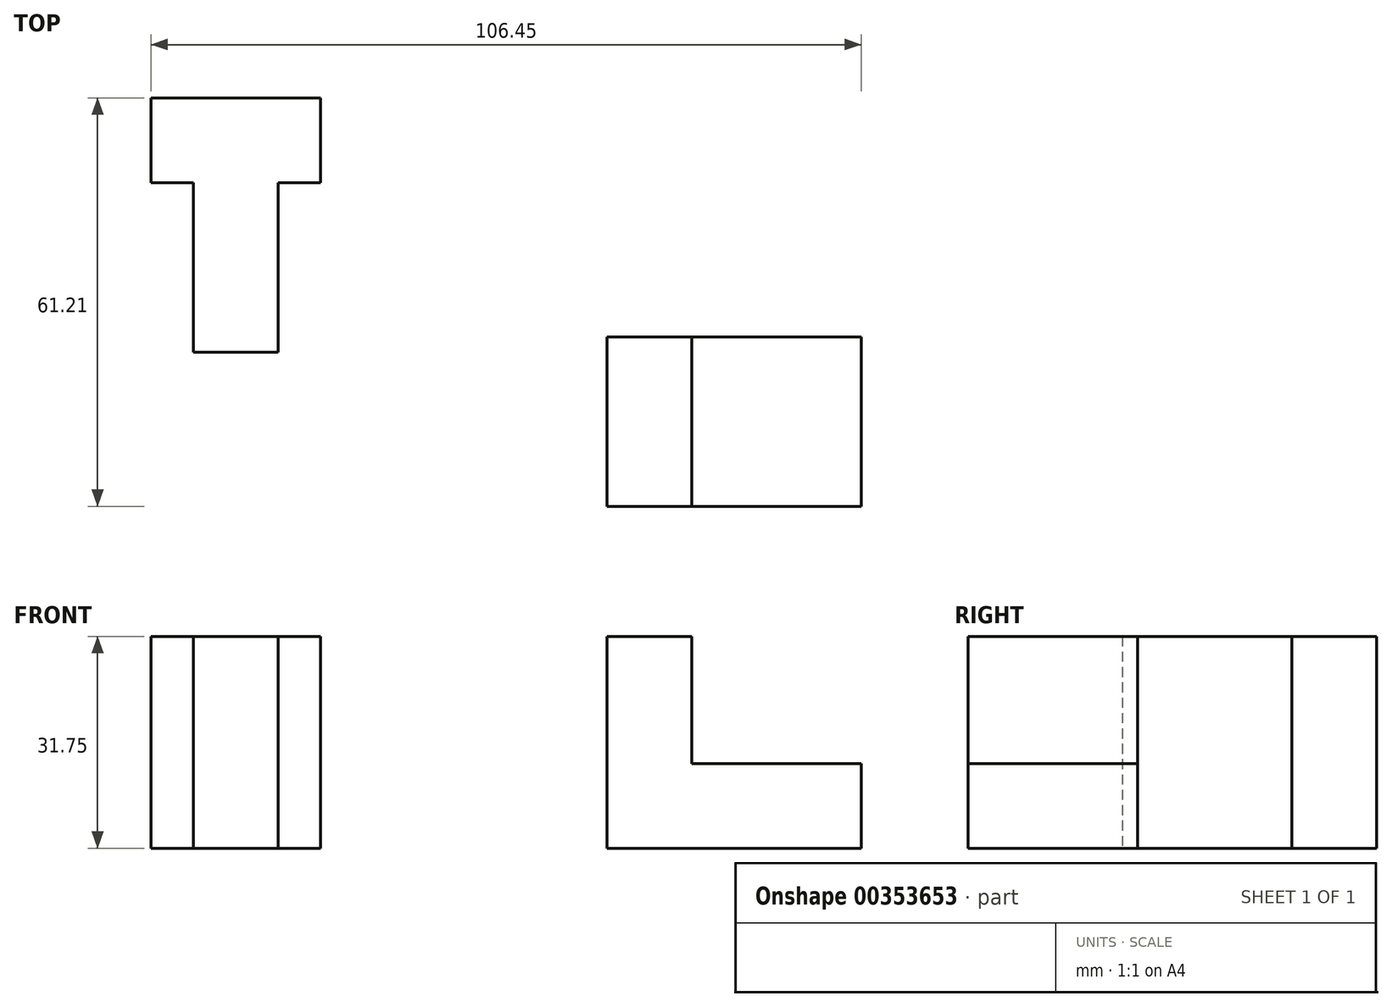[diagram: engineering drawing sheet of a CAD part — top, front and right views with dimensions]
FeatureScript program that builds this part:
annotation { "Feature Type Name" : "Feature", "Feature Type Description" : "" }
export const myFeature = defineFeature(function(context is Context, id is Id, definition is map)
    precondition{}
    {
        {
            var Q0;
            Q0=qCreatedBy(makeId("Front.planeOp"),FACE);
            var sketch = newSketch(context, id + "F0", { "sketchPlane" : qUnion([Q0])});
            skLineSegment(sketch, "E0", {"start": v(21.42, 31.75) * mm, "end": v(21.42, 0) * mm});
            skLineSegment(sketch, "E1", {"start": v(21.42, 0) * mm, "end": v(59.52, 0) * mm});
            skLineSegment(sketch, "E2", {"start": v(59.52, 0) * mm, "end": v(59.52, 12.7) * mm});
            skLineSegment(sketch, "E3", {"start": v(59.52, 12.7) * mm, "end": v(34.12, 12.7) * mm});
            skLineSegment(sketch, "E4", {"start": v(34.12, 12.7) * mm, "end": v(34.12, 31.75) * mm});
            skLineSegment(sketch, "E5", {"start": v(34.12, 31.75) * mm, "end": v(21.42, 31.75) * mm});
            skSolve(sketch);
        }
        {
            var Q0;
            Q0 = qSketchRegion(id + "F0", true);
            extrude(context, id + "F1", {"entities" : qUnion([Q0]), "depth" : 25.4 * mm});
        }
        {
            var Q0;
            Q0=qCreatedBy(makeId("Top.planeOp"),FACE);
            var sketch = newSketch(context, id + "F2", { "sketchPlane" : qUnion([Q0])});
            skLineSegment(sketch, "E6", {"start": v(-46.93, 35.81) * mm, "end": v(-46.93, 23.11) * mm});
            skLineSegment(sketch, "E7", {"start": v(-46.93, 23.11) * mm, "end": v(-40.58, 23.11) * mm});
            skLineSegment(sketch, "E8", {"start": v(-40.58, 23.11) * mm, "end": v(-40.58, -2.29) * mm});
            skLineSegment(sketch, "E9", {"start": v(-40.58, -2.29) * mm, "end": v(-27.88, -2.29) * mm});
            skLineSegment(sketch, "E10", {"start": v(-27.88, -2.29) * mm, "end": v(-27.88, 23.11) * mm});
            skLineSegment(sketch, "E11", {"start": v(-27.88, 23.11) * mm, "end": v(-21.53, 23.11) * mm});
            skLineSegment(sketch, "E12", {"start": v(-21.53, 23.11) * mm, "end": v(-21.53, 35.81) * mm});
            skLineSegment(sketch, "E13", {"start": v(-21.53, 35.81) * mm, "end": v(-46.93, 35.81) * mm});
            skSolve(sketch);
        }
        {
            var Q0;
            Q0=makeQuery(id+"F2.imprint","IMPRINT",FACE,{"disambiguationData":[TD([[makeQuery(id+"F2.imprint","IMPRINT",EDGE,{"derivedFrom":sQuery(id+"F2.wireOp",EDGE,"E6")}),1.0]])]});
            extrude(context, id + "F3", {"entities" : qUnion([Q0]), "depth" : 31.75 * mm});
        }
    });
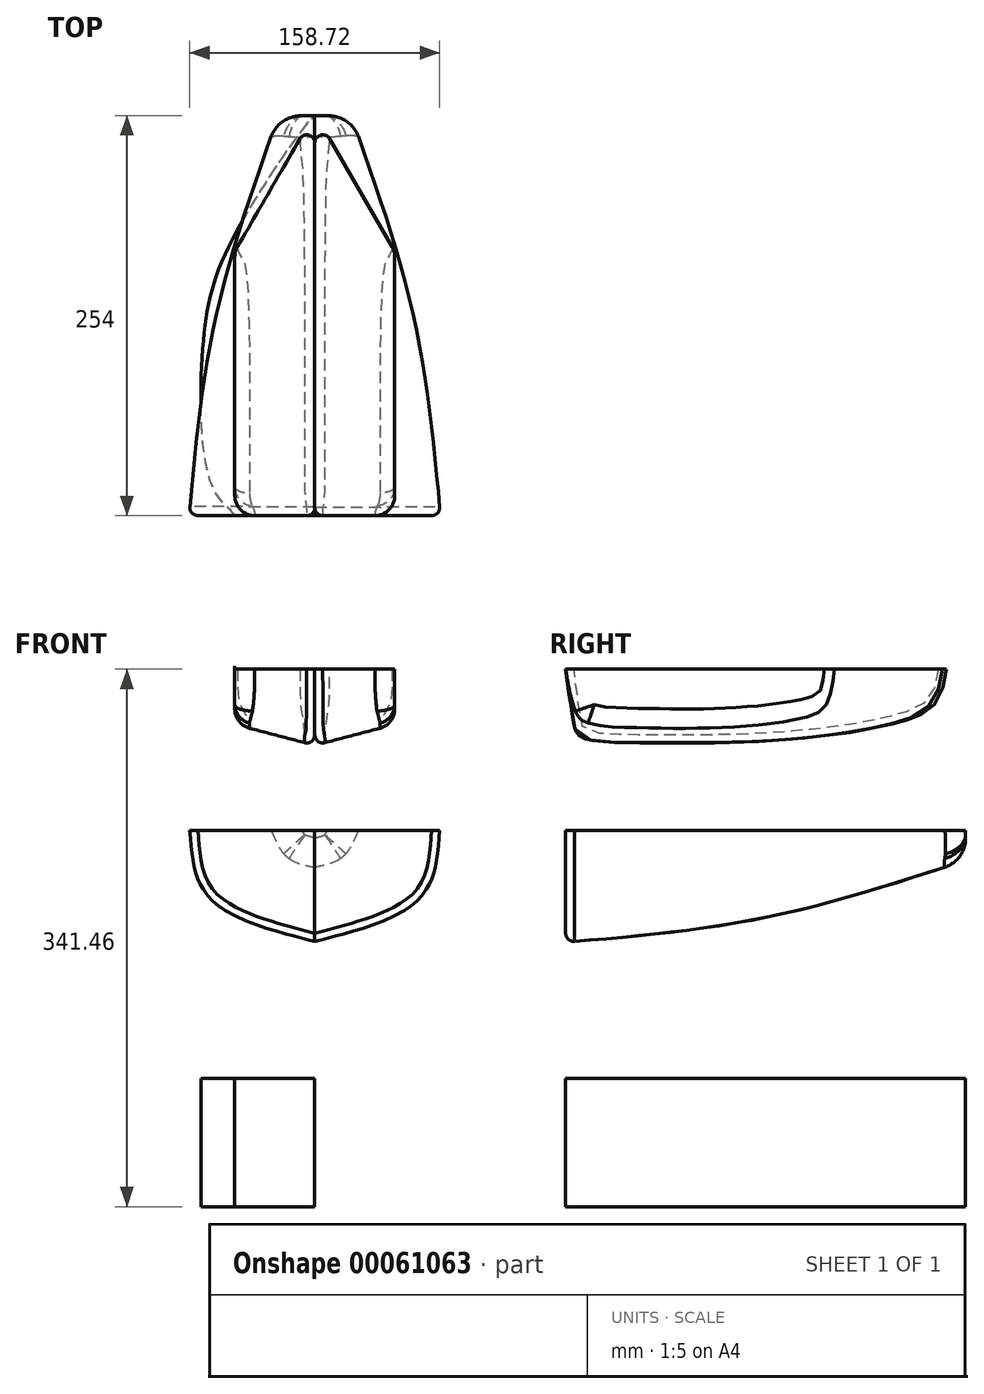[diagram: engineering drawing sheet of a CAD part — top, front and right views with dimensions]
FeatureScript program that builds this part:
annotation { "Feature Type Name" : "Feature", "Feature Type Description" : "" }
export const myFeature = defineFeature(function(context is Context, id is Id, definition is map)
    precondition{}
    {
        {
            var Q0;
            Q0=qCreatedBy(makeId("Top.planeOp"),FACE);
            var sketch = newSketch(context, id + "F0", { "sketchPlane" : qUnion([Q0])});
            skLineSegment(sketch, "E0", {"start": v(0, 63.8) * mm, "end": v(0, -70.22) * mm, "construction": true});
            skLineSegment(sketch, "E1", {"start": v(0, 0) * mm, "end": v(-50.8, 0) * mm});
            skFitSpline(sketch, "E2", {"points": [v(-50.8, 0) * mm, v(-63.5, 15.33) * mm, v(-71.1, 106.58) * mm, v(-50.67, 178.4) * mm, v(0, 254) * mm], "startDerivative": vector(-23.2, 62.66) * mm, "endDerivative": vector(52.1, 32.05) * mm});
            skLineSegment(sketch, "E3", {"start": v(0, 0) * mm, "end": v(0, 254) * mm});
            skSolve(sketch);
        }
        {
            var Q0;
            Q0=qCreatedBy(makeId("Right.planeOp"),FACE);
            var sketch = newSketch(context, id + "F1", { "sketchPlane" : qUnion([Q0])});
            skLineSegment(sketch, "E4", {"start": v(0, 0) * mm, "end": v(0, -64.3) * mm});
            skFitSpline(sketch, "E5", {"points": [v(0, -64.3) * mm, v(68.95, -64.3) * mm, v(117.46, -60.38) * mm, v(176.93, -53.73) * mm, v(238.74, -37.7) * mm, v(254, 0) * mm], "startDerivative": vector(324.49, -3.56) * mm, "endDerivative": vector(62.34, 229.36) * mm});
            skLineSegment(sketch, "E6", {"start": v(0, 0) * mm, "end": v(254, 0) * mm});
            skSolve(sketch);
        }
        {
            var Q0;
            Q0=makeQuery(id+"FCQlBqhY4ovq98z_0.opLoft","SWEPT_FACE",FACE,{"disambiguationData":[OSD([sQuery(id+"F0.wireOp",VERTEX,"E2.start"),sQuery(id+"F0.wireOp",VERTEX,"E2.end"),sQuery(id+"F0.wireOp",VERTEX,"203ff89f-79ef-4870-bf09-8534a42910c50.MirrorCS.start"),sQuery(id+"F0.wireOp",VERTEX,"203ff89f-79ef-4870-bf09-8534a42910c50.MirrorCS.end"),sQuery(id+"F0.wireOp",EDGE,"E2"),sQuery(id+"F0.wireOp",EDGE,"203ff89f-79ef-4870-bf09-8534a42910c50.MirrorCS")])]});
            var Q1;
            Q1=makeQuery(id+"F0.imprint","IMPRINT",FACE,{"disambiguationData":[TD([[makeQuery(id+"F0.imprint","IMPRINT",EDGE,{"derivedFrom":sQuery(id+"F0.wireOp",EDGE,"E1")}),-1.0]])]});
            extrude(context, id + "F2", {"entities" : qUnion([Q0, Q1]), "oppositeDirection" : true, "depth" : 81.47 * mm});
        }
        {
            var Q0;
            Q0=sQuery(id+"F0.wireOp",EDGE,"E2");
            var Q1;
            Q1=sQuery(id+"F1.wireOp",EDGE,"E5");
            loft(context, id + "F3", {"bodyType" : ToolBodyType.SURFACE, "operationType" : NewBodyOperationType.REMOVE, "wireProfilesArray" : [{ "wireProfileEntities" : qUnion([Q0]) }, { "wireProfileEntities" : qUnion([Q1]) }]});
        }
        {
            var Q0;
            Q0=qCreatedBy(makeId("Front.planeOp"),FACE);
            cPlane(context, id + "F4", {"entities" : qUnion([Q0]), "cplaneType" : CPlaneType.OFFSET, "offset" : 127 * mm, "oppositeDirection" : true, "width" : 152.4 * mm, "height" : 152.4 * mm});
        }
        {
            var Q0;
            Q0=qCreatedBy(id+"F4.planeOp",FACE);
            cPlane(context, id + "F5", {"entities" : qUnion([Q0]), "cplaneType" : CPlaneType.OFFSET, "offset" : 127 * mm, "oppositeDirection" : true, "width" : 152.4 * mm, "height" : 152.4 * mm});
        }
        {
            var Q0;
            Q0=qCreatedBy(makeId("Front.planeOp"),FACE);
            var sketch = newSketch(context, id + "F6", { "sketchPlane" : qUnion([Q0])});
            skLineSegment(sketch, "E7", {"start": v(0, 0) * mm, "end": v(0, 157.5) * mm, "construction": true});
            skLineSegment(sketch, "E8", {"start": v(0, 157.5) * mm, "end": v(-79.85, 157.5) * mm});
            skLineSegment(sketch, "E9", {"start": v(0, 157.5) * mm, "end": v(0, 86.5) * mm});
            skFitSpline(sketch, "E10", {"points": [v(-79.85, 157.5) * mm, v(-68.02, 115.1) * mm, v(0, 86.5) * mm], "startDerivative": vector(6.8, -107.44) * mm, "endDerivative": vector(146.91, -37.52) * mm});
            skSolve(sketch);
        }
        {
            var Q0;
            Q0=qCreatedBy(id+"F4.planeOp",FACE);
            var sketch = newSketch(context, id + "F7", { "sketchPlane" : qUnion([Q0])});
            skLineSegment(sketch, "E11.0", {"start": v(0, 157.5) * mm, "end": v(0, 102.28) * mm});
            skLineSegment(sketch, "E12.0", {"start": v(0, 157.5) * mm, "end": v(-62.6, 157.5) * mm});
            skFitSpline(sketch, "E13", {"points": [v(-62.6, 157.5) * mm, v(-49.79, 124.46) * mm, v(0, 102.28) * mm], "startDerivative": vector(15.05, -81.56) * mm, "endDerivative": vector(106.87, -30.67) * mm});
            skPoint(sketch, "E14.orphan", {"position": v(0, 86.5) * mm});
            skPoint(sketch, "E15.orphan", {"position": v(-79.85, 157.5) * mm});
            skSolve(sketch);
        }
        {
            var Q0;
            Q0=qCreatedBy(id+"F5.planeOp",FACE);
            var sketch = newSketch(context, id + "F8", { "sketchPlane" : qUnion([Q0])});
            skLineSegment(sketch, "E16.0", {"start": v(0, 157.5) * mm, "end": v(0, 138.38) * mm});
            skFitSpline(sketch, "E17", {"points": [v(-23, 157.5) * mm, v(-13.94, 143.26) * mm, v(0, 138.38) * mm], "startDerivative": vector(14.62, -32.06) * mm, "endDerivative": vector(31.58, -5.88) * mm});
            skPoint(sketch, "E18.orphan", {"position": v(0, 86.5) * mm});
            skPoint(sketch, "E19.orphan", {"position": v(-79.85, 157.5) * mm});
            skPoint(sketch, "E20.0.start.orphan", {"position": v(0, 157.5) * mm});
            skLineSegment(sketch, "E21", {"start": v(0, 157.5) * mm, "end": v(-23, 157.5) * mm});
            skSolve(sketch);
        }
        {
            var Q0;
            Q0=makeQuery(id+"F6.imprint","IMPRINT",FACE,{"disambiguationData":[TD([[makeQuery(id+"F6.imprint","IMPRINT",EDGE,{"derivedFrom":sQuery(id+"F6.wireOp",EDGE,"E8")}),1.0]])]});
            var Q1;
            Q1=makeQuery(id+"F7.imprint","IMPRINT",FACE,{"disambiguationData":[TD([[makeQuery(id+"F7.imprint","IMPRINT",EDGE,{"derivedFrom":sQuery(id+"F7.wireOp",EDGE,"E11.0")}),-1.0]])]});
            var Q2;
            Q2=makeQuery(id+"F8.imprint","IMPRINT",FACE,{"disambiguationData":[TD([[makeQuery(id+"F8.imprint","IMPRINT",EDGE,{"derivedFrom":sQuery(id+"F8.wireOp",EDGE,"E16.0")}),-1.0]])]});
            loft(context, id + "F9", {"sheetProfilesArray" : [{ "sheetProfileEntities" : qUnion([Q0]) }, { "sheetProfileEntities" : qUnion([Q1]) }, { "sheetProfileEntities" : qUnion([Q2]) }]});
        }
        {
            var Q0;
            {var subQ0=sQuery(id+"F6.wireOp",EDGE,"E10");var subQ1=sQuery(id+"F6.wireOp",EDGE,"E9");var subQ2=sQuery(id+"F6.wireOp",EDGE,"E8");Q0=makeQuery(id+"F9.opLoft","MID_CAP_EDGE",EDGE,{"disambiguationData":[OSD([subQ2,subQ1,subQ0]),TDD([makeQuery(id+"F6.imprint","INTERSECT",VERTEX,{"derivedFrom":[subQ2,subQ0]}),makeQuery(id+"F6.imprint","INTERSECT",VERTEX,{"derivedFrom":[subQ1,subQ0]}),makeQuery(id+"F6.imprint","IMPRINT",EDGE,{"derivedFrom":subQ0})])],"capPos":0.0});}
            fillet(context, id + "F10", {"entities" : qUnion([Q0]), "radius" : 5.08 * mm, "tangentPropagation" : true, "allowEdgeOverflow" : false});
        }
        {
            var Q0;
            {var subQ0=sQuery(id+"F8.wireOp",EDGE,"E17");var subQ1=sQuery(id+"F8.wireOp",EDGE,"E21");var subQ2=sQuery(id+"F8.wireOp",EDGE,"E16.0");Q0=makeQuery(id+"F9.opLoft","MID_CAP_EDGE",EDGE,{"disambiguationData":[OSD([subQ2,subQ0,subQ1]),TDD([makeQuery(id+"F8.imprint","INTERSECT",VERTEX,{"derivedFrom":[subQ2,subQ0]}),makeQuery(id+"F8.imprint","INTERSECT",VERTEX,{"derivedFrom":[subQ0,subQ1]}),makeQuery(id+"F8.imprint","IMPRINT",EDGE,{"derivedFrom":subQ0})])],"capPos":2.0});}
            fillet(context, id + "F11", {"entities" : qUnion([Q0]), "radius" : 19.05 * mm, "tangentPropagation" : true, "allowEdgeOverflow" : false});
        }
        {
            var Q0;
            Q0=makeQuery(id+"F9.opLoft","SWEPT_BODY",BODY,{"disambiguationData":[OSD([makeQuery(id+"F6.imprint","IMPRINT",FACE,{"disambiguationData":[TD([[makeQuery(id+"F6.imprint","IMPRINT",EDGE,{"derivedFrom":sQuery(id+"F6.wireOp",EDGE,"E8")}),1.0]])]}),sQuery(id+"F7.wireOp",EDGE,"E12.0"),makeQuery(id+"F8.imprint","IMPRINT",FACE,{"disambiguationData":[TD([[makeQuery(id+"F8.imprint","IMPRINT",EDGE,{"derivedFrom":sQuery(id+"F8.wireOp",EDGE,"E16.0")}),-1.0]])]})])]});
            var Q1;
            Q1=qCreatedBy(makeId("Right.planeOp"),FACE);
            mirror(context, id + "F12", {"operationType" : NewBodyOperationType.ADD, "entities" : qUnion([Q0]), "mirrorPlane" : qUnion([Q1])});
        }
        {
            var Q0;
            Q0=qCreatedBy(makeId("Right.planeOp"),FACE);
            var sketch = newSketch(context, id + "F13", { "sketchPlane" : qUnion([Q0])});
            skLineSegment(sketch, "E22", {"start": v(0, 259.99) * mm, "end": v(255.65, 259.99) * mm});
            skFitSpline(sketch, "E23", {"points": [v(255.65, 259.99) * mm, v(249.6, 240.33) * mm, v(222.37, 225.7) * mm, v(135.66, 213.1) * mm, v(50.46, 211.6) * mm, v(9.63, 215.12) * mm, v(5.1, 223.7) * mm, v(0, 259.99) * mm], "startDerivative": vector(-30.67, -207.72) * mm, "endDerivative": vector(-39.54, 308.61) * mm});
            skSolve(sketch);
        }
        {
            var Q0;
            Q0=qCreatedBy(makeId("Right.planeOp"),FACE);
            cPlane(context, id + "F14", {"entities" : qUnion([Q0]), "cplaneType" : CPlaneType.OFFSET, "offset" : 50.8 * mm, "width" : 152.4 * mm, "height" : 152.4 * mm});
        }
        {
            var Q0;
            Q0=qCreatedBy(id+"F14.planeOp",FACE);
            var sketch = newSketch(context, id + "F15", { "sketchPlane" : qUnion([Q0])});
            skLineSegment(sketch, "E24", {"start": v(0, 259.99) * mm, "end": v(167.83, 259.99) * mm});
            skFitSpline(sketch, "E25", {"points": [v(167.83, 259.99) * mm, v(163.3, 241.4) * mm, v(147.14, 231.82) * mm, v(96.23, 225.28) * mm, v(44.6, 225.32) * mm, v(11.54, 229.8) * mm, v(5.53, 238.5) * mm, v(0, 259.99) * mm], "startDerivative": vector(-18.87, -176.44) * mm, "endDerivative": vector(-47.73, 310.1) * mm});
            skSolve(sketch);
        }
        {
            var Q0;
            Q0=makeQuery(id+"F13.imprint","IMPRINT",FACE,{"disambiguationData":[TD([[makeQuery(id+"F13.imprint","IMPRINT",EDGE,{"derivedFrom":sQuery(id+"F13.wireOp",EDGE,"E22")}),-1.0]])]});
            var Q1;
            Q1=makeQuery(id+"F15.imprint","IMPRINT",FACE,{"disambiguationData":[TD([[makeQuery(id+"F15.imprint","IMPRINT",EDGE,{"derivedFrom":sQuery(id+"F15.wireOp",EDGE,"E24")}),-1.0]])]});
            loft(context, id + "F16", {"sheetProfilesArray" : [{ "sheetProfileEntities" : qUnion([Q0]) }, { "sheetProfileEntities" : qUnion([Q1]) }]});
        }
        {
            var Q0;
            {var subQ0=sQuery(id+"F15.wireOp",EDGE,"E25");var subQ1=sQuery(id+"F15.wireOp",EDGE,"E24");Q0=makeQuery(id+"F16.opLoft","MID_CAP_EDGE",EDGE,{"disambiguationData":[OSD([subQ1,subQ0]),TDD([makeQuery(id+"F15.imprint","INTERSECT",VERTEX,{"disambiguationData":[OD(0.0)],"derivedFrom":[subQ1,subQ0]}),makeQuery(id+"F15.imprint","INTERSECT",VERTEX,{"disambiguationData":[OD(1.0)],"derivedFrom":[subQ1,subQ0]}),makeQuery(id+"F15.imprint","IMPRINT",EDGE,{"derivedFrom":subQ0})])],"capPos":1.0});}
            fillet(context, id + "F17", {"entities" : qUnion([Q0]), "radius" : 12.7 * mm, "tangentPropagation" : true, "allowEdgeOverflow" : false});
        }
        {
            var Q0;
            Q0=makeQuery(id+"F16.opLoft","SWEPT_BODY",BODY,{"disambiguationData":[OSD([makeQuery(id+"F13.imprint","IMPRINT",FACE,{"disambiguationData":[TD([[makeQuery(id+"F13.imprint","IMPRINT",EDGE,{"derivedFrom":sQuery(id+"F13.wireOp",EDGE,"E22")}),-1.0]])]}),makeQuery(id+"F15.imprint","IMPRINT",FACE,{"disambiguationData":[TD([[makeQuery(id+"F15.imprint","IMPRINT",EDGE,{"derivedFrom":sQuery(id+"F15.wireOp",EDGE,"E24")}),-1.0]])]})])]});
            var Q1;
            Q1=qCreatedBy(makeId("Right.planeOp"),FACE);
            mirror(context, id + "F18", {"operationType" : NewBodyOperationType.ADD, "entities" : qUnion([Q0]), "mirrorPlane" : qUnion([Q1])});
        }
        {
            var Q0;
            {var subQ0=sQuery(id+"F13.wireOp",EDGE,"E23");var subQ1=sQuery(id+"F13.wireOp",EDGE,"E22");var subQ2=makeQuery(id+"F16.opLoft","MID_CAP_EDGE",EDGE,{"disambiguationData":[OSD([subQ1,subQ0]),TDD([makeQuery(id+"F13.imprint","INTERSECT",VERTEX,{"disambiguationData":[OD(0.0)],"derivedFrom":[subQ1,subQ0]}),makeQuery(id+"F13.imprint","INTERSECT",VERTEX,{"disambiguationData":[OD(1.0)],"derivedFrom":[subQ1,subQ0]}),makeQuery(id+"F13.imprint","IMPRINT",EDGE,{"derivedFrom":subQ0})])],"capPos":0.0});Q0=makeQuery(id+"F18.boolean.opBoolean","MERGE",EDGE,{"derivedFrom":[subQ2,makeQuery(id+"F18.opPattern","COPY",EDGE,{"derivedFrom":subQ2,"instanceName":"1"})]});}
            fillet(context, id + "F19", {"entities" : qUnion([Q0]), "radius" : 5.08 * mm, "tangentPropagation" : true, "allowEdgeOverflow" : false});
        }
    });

....

Show each line of the data above that contains the string "sheetProfileEntities", counting only case-sensitive matches.

            loft(context, id + "F9", {"sheetProfilesArray" : [{ "sheetProfileEntities" : qUnion([Q0]) }, { "sheetProfileEntities" : qUnion([Q1]) }, { "sheetProfileEntities" : qUnion([Q2]) }]});
            loft(context, id + "F16", {"sheetProfilesArray" : [{ "sheetProfileEntities" : qUnion([Q0]) }, { "sheetProfileEntities" : qUnion([Q1]) }]});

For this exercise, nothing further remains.